*INSTRUCTIONS FOR THE TASK:* State how many lines in the entries below hold the string "суток", and give nothing besides that number.

*INPUT DATA:*
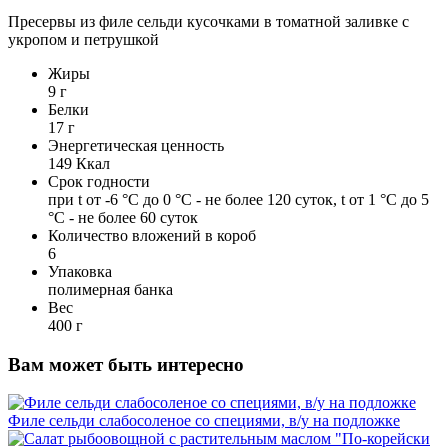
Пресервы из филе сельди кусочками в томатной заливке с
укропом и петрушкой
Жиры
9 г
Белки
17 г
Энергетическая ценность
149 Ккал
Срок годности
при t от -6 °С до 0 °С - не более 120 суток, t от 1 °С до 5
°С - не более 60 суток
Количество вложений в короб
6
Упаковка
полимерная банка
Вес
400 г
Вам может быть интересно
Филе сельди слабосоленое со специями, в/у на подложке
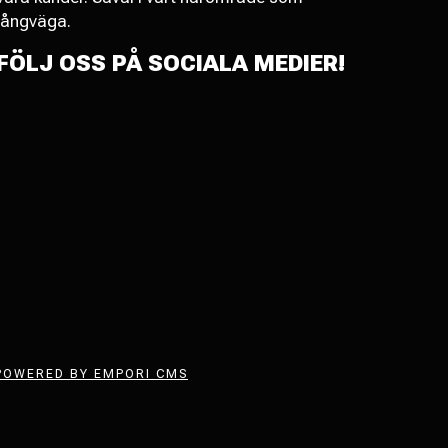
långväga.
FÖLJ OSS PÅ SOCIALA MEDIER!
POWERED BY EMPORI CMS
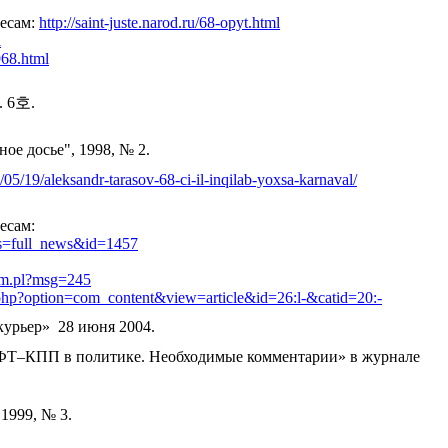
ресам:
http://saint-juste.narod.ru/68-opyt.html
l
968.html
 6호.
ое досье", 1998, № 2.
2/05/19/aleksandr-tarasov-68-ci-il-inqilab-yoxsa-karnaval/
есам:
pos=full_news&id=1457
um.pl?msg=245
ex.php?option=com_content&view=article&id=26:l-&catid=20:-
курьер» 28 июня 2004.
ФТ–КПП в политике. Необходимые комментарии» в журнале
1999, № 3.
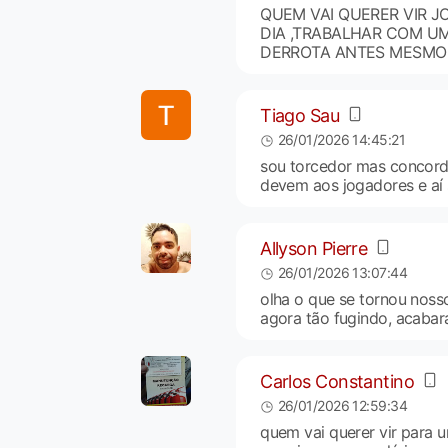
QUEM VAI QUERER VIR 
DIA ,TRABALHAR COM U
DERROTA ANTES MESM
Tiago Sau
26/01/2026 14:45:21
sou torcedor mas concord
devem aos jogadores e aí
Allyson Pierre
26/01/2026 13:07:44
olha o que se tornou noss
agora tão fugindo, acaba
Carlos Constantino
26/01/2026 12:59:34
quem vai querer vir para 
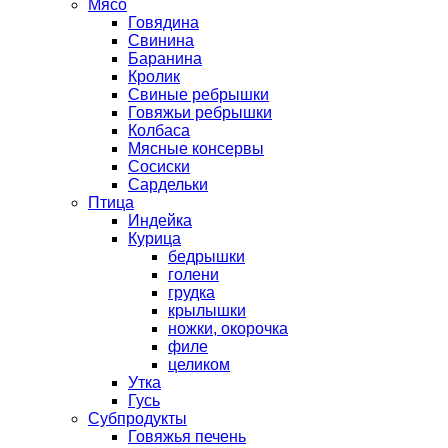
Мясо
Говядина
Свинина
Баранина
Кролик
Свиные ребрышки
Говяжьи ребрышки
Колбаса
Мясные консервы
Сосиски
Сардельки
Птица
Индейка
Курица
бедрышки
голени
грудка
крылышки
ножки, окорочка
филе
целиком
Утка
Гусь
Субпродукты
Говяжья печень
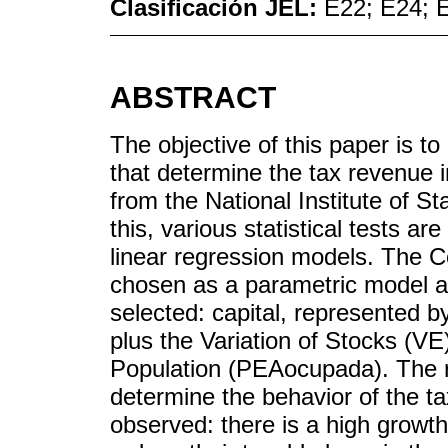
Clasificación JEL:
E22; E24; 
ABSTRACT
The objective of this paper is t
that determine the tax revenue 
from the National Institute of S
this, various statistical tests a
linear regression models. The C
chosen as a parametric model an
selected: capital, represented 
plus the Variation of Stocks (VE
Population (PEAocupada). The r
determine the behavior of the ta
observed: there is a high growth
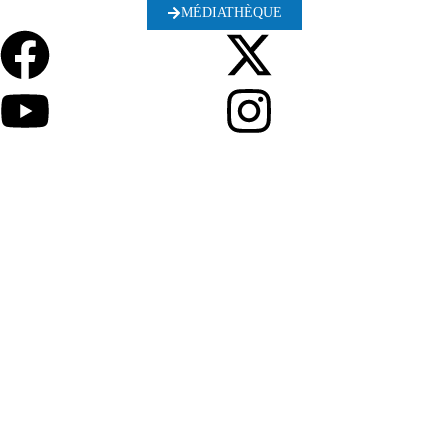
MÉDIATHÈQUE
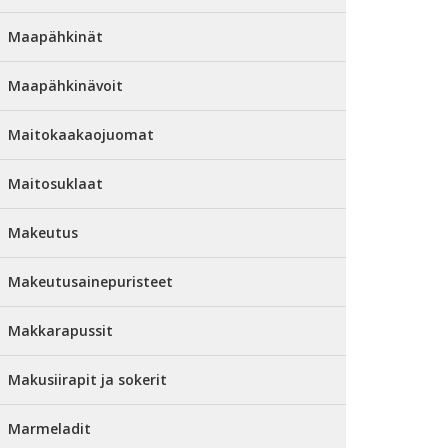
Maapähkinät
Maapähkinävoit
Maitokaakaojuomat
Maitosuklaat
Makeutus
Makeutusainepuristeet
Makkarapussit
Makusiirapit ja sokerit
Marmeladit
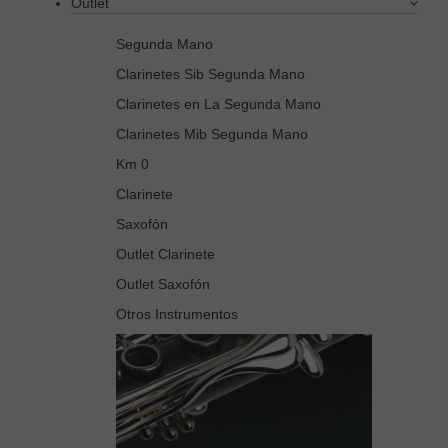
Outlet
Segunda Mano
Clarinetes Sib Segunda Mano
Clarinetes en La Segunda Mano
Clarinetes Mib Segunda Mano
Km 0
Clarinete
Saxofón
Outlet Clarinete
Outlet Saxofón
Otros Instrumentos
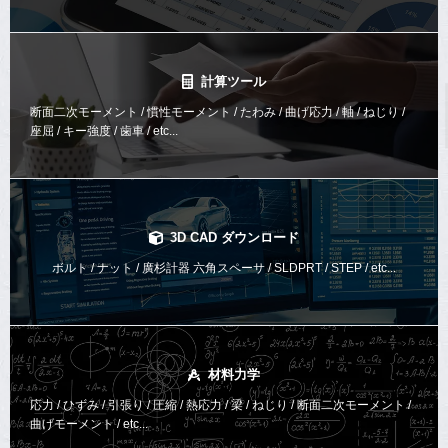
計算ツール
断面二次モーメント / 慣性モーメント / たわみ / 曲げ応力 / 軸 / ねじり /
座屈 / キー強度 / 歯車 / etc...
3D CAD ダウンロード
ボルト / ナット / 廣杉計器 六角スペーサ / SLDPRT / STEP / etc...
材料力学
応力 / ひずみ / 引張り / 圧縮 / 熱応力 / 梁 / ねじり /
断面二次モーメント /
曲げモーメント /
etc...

*TASK SOLUTION:* 2